The scope of a variable is the part of the program where that variable can be used.

Local and global variables

A local variable is created when its subroutine runs and is gone when the subroutine ends. A global variable lasts for the whole program and any subroutine can change it.

Structured programming

Instead of one long block of code, you break the problem into named subroutines. Benefits: the program is easier to write, read, test, maintain and reuse.

Worked Example — local scope and a structured program 12 min

Part A: show that a local variable is not visible outside its subroutine.

AQA pseudo-code

SUBROUTINE makeTotal()
  total ← 100        # local — exists only here
  OUTPUT total
ENDSUBROUTINE

makeTotal()
OUTPUT total         # error: total is not in scope here

Inside makeTotal the variable total works fine and outputs 100. The last line fails: total is local, so it does not exist in the main program.

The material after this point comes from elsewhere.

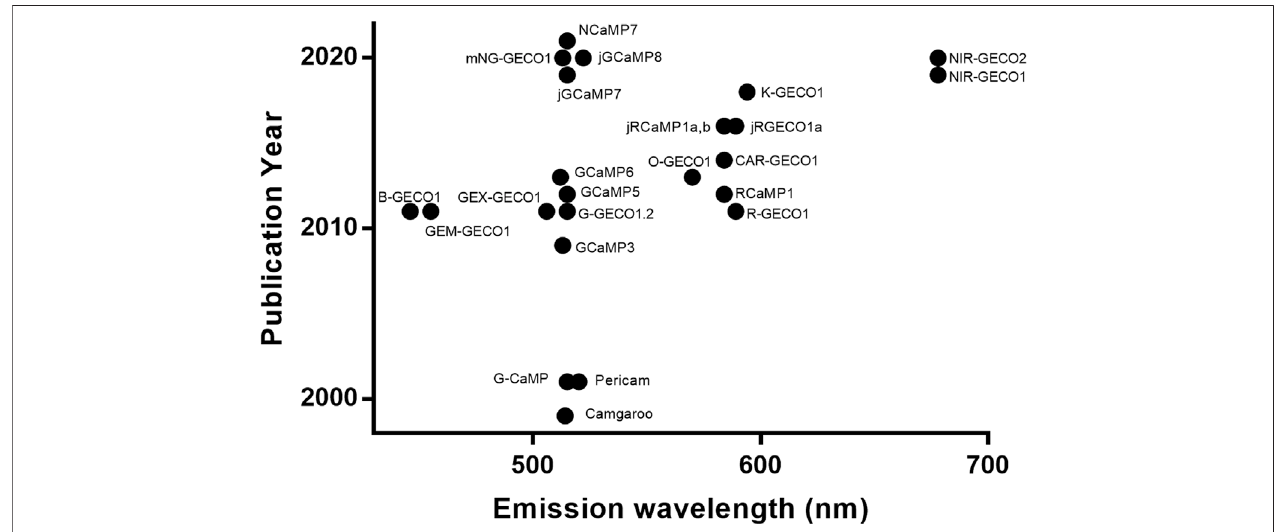
FIGURE 2 | Historical overview of GECI development. Selected GECIs are plotted with y -axis being the publication year and x -axis being the peak emission wavelength. The template FPs include ones based on BFP (Zhao et al., 2011), YFP (Baird et al., 1999), GFP (Nakai et al., 2001; Tian et al., 2009; Zhao et al., 2011; Akerboom et al., 2013; Dana et al., 2019; Zhang et al., 2021), mNeonGreen (Subach et al., 2020; Zarowny et al., 2020), mApple (Zhao et al., 2011; Dana et al., 2016), mRuby (Akerboom et al., 2013; Dana et al., 2016), FusionRed (Shen et al., 2018), and mIFP (Qian et al., 2019, 2020).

Part B: a short hall-booking program split into named subroutines.

SUBROUTINE getHours()
  RETURN USERINPUT
ENDSUBROUTINE

SUBROUTINE cost(hours)
  RETURN hours * 50    # RM50 per hour
ENDSUBROUTINE

h ← getHours()
OUTPUT cost(h)

The same in Python

def get_hours():
    return int(input("Hours: "))

def cost(hours):
    return hours * 50    # RM50 per hour

h = get_hours()
print(cost(h))

Try It Yourself 12 min

🟢 Easy

Goal: State whether a variable declared inside a subroutine is local or global.

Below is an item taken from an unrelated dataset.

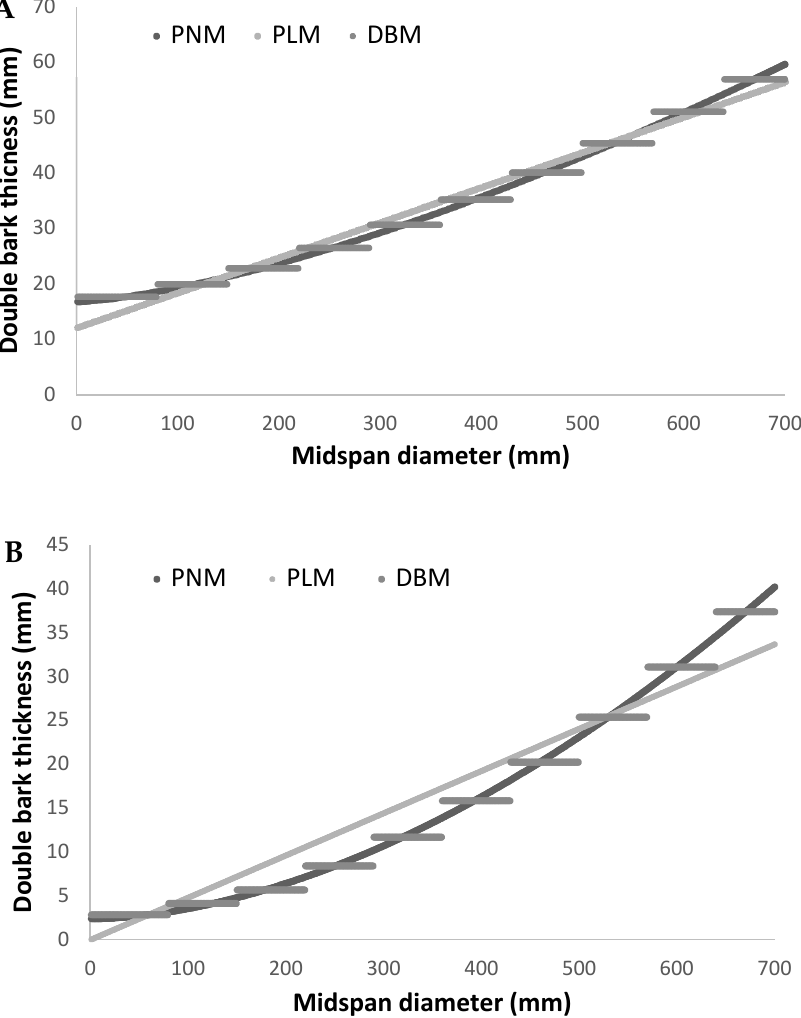
Figure 2. Comparison of double bark thickness curves using three various bark deduction methods (PNM, PLM, DBM) for Scots pine butt logs with rough bark ( A ) and for Scots pine logs with normal bark thickness ( B ).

Hint: think about where it can be used after the subroutine ends.

🟡 Medium

Goal: Write a function discount(price) using a local variable cut set to price * 0.1, then return price − cut.

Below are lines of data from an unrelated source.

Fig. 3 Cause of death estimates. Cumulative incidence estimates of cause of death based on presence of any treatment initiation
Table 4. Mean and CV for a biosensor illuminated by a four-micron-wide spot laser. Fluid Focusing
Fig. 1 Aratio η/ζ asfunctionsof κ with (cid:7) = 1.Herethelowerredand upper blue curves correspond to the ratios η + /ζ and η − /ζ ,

Hint: cut stays inside the subroutine — that is what makes it local.

🔴 Stretch

Goal: Redesign a single long program that books a badminton court into three named subroutines, and say which benefit of structured programming each one shows.

📝 Exam Practice 10 min

Answer the way the examiner expects — the command word and the marks tell you how much to write.

Define[1 mark]

Define a local variable.

Mark scheme
  • A variable that can only be used inside the subroutine (block) that declares it (1).
Explain[2 marks]

Explain one advantage of using local rather than global variables.

Mark scheme
  • A local variable cannot be changed by other parts of the program (1)…
  • …so there are fewer bugs / the subroutine can be reused safely / names will not clash (1).
  • (One advantage made + developed for the second mark.)
Give[2 marks]

Give two benefits of structured programming.

Mark scheme
  • Easier to write (1).
  • Easier to read / understand (1).
  • Easier to test / debug (1).
  • Easier to maintain (1).
  • Code can be reused (1).
  • (Max 2 — any two valid benefits.)
State[1 mark]

Look again at Part A of the worked example. State what happens when the final line OUTPUT total runs.

Mark scheme
  • An error occurs because total is local / out of scope / does not exist in the main program (1).

Recap & Key Terms 3 min

Scope is where a variable can be used. A local variable lives only inside its subroutine; a global one is usable anywhere. Prefer local for fewer bugs. Structured programming splits a program into named subroutines that are easier to write, read, test, maintain and reuse.

Scope
The part of a program in which a variable can be used.
Local variable
A variable that exists only inside the subroutine that declares it.
Global variable
A variable that can be used anywhere in the program.
Structured programming
Designing a program as a set of smaller subroutines or modules, each doing one task.

Homework 1 min

Task (≤ 15 min): In AQA pseudo-code, write a function vat(price) that uses a local variable tax set to price * 0.06, then returns price + tax. Call it to output the total for 20.

Model answer
SUBROUTINE vat(price)
  tax ← price * 0.06    # local variable
  RETURN price + tax
ENDSUBROUTINE

OUTPUT vat(20)

Award marks for: a local variable used inside the subroutine (1), a correct RETURN expression (1), and a correct call that outputs 21.2 (1).